---- Records supplied

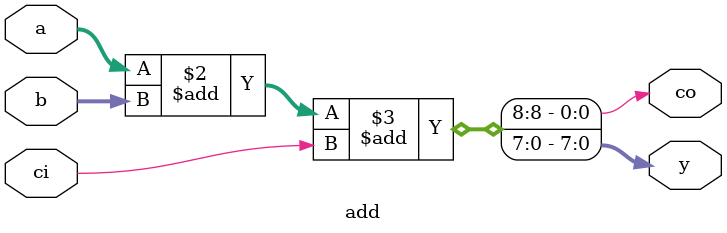
<source format=v>
`timescale 1ns/1ns

module add(a, b, ci, co, y);
	input  [7:0] a, b;
	input        ci;
	output       co;
	output [7:0] y;
	reg          co;
	reg    [7:0] y;

	always@( a or b or ci ) begin
		{co, y} <= a + b + ci;
	end
	
endmodule

</source>
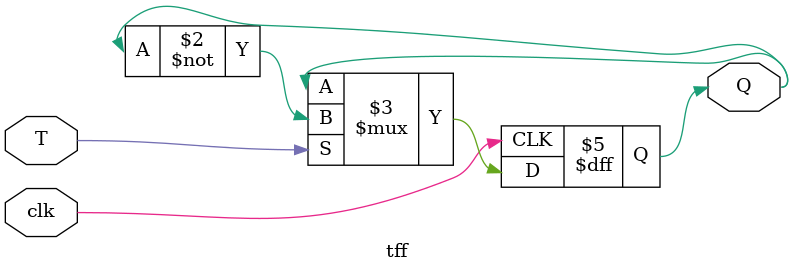
<source format=v>


module tff(
    input T,
    input clk,
    output reg Q
    );
    always @(posedge clk)
    begin
        if(T)
            Q <= ~Q;
    end
endmodule

</source>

--------

> **To do**
Determine how many lines in the entries above contain the word "always", and respond with the number alone.

> **Exercise solution**
2